Baby Sperry

So I know it’s been a long time since my last blog but I’m back and with some exciting news! About a month ago I was overwhelmed with emotion when I found out I was pregnant. 

Ever since that day, my mind has been racing. Until Sunday I was still in shock and “denial.” Yeah I saw four at home pregnancy tests all say that I was indeed pregnant and I also took a blood test that too confirmed I was, but the feeling still wasnt real. 

Yes Daniel and I have been wanting a baby but neither of us thought it would happen THIS quick haha. But I truly believe everything happens for a reason and this is no different. 

Want to know my second emotion? Worried. So worried about work. I am a Platoon Leader in the United States Army. What would my bosses think? How would this hinder me leading my Soldiers? It’s extremely sad that something that should be so happy and exciting in my life; started out in worry. I told my bosses right away and it really wasn’t as big as a deal as I thought it would be.

Not going to lie, it has been extremely difficult being pregnant in my current profession. I am 10 weeks pregnant today and have been the most exhausted I’ve ever been in my life. All I dream about all day is when my next nap can be. All I want to do is sleep. I wake up every morning at 0515 and start physical training at 0630 until about 0745. Then I wear combat boots and uncomfy acu bottoms until about 6 pm. By time I get home, I am a zombie.

A lot of thoughts have been filling me head. Up to this point, I was sincerely thinking about getting out of the Army once my commitment was up in July next year, but now that I am pregnant, it has helped me affirm what I want.

Anyway, back to the exciting stuff! So for two weeks I didn’t tell my family because I was scared. I started reading books and they all spoke about how 20% of pregnancies end in miscarriage and that it happens in the first trimester. I didn’t want to tell my family via FaceTime or by phone and get their hopes up. So I waited until I would go back to ohio; two whole weeks later. 

Those few weeks I tried to talk to my parents very minimally so I wouldn’t spill the beans!! 

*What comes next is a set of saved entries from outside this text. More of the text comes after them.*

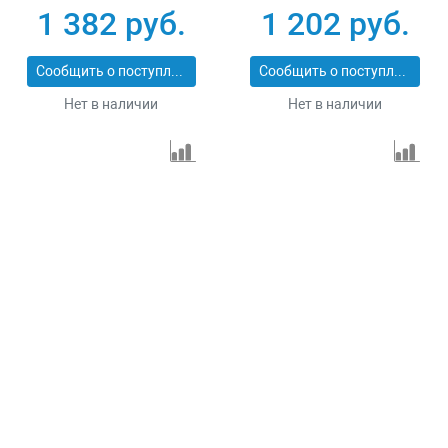
PROFESSIONAL
PROFESSIONAL
1 382 руб.
1 202 руб.
29547-152
29547-127
Сообщить о поступлении
Сообщить о поступлении
Нет в наличии
Нет в наличии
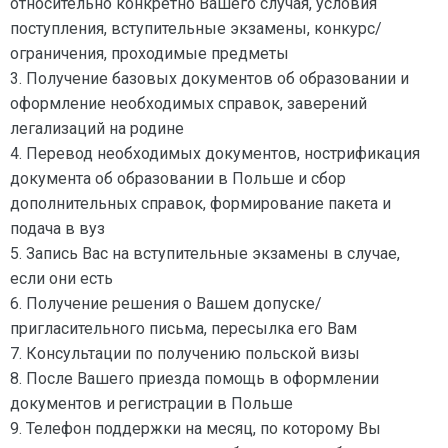
относительно конкретно Вашего случая, условия
поступления, вступительные экзамены, конкурс/
ограничения, проходимые предметы
3. Получение базовых документов об образовании и
оформление необходимых справок, заверений
легализаций на родине
4. Перевод необходимых документов, нострификация
документа об образовании в Польше и сбор
дополнительных справок, формирование пакета и
подача в вуз
5. Запись Вас на вступительные экзамены в случае,
если они есть
6. Получение решения о Вашем допуске/
пригласительного письма, пересылка его Вам
7. Консультации по получению польской визы
8. После Вашего приезда помощь в оформлении
документов и регистрации в Польше
9. Телефон поддержки на месяц, по которому Вы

Until we went to Ohio I was constantly freaking out. Every cramp I got I worried that something was wrong with the baby. I repeat do not Google your symptoms while pregnant; it will scare you worse. 

Well it was time to go back to Ohio and we had it planned out how we would tell our parents! We made them onesies 🙂 when we got off the plane we handed my mom her bag full of coffee she requested and the onesie was in there too. My mom pulled it out and just stared at it. A few seconds later I said “Mom, I’m pregnant!” 

She cried and squealed “I knew it!” My dad turned to Daniel and asked what my mom said over and over and asked if we were joking and then started to cry too!

We were happy we waited to tell them in person!

We had family cookouts on both sides and Daniel made the announcement to everyone! It was priceless to see everyone’s expressions!

A week after we got back to Hawaii, I still didn’t feel like I was pregnant so I looked up an ultrasound place and made an appointment and it was so worth it! 

At my appointment Daniel and I got to see the baby moving and dancing around, hear the heartbeat, and they measured the baby! This was what I needed. It was the most amazing thing I have ever seen and heard. I am anxiously awaiting when I’ll get to hear and see my little babe again 🙂

This post ended up being way longer than I intended but I’m so excited for this journey!